[Provided data Boundary: Start]

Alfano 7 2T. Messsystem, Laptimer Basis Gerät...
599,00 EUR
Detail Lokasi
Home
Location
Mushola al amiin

[Provided data Boundary: End]
[Provided data Boundary: Start]

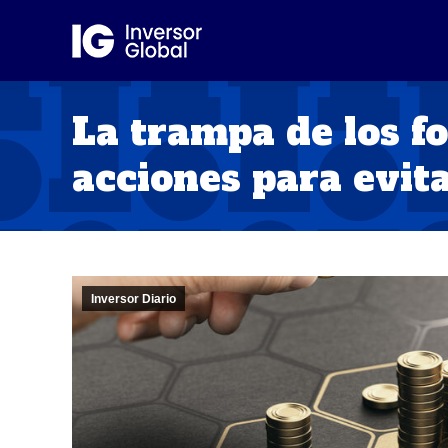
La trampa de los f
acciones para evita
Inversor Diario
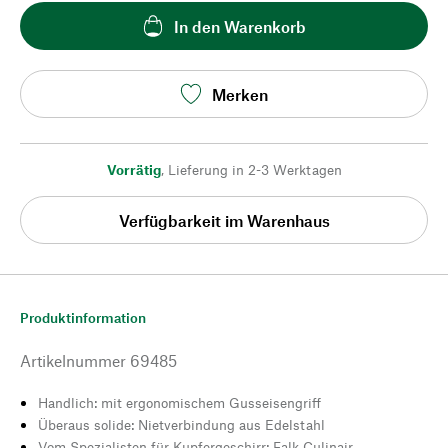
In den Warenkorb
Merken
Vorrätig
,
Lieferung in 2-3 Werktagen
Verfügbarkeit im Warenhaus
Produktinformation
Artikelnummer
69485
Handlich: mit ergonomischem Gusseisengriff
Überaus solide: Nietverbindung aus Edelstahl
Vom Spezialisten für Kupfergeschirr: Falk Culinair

[Provided data Boundary: End]

Assignment:
Give again, exactly as written above, every line from the one holding "La trampa de los f" to the one holding "Vom Spezialisten für", with both ends kept and the pictures left out.

Answer space:
La trampa de los f
acciones para evita
Inversor Diario
In den Warenkorb
Merken
Vorrätig
,
Lieferung in 2-3 Werktagen
Verfügbarkeit im Warenhaus
Produktinformation
Artikelnummer
69485
Handlich: mit ergonomischem Gusseisengriff
Überaus solide: Nietverbindung aus Edelstahl
Vom Spezialisten für Kupfergeschirr: Falk Culinair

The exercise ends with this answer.